Grasshopper Page 38
‘I know what you’re going to say. That I shouldn’t have said I was Michael Silverman when we’ve told Andrew and Alison we’re both called Brown. It was a slip of the tongue. But the chances of their ever meeting and comparing notes are pretty remote.’
‘I wasn’t going to say that,’ I said. Once he had always been able to make a good guess at what I was going to say.
‘What, then?’
There were so many things. The one I most wanted to ask I shied away from. ‘Who’s going to pay for your proposed trip to Australia with Jason?’
‘Andrew and Alison have money. They’ll pay for themselves.’
‘I expect they will, but I’ll be very surprised if they finance a separate flight for you and Jason. You’re planning to pay for it yourself, aren’t you?’
‘What if I am?’
‘It’ll cost thousands. And there’ll be a hotel to pay for and cars to and from airports. And these passports, who’s going to pay for them? False passports – have you any idea what you’ll have to pay for them?’
He looked away from me. ‘You think having money is bad for someone my age. This would be a way of getting rid of it. You can’t have it both ways.’

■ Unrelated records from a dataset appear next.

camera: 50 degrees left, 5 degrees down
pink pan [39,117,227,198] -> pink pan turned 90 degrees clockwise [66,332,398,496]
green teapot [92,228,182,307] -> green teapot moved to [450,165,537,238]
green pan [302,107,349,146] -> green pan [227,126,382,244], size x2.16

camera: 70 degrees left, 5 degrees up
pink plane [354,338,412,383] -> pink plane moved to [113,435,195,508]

‘D’you care how I have it? D’you really think the way you go on, the way you shut me out, I’m going to be there to have it one way or the other?’ I’d started shouting, forgetful of the people not far below us. ‘We were happy and you’ve made us miserable. You never told me a word of this plan of yours, you never consulted me. It was as much of a surprise to me as it was to them.’
He could be so cold and quiet. ‘I’ve made us miserable? I think you’re forgetting your hand in it.’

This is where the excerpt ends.